Work to complete → From the line with "left ankle: (215, 380)" to the line with "left eye: (108, 89)", retype every line exactly, including those two, and leave out the rest of the data below.

(Recorded data)
################

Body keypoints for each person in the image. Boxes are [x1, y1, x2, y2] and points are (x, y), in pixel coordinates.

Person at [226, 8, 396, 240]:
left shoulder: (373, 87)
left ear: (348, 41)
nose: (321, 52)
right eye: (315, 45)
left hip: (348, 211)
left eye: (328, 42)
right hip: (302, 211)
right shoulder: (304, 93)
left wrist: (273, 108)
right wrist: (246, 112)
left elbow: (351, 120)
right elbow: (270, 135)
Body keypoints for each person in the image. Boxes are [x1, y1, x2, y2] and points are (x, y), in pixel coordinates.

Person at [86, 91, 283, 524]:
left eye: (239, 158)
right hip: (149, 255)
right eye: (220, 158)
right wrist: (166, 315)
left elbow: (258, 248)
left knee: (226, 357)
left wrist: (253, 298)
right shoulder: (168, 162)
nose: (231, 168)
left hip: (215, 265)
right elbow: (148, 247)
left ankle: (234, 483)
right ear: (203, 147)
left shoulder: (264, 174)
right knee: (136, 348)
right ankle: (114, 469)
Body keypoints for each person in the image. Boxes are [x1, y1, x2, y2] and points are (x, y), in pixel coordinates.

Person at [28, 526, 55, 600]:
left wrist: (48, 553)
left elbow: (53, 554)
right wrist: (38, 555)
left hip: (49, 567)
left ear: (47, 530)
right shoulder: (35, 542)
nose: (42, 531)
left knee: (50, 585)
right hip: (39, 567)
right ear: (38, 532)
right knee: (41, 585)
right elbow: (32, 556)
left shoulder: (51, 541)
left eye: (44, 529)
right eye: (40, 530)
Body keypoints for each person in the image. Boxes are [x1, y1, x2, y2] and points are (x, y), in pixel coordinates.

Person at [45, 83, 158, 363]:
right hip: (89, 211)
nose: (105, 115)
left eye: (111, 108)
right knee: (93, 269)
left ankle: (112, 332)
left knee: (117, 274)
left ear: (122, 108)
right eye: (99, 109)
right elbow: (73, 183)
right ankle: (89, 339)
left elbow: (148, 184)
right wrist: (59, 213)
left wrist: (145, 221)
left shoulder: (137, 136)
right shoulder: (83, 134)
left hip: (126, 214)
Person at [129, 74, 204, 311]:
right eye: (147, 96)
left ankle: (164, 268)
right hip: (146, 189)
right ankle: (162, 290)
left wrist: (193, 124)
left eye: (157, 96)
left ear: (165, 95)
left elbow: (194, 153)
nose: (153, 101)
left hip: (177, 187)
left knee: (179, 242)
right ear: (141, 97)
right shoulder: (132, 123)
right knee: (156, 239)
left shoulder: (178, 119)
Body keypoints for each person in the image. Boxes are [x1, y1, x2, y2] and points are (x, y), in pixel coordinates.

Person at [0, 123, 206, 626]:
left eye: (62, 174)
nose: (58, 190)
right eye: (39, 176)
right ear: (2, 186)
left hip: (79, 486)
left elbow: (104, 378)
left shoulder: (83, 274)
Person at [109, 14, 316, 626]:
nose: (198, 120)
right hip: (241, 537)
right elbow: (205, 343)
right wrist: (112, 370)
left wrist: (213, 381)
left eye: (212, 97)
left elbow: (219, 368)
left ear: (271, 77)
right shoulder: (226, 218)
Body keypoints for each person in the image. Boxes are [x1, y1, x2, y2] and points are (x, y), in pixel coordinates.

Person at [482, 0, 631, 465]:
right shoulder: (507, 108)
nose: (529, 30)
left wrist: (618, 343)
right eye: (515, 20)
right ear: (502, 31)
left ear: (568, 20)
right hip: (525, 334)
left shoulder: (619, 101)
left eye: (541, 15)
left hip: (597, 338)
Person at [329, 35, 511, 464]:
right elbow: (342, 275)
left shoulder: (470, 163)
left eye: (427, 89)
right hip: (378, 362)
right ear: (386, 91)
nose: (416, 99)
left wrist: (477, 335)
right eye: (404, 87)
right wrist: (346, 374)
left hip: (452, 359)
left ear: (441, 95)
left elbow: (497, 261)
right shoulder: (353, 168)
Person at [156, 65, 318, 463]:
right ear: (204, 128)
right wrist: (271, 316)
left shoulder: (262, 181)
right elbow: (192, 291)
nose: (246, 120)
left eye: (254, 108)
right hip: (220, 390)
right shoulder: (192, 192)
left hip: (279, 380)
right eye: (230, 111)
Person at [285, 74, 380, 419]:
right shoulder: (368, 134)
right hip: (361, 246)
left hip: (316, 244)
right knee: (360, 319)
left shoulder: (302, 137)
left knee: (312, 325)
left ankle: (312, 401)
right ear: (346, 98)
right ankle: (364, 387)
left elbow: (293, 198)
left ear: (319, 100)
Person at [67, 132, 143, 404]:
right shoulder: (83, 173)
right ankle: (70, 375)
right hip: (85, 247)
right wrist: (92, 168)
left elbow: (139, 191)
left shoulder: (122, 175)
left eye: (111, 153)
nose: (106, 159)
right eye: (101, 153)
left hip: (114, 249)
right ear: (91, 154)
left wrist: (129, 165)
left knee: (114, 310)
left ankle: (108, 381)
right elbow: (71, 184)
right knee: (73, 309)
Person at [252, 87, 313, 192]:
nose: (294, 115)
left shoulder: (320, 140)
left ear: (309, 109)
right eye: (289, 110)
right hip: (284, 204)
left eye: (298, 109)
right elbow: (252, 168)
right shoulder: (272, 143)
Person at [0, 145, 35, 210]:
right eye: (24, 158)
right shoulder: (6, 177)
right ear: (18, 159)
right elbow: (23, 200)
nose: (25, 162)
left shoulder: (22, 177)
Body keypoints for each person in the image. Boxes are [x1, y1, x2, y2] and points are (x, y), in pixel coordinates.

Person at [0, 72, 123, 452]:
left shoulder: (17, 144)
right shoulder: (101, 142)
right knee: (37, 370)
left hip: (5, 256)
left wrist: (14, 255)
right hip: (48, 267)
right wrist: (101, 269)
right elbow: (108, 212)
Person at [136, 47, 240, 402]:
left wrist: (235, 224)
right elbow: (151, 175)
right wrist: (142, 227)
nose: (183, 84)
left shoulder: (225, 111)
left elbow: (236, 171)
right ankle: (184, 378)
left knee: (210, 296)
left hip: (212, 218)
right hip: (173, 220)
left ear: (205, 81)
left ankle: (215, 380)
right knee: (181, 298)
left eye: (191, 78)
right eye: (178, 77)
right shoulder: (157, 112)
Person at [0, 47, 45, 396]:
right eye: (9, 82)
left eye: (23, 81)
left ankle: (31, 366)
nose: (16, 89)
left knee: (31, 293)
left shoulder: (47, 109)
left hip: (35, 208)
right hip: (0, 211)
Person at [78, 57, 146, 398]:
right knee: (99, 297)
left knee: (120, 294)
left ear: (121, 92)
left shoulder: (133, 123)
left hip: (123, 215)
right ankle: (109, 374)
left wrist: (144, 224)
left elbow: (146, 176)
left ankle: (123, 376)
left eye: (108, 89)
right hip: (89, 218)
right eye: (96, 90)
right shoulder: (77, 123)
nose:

################

Your response →
left ankle: (215, 380)
right knee: (181, 298)
left eye: (191, 78)
right eye: (178, 77)
right shoulder: (157, 112)
Person at [0, 47, 45, 396]:
right eye: (9, 82)
left eye: (23, 81)
left ankle: (31, 366)
nose: (16, 89)
left knee: (31, 293)
left shoulder: (47, 109)
left hip: (35, 208)
right hip: (0, 211)
Person at [78, 57, 146, 398]:
right knee: (99, 297)
left knee: (120, 294)
left ear: (121, 92)
left shoulder: (133, 123)
left hip: (123, 215)
right ankle: (109, 374)
left wrist: (144, 224)
left elbow: (146, 176)
left ankle: (123, 376)
left eye: (108, 89)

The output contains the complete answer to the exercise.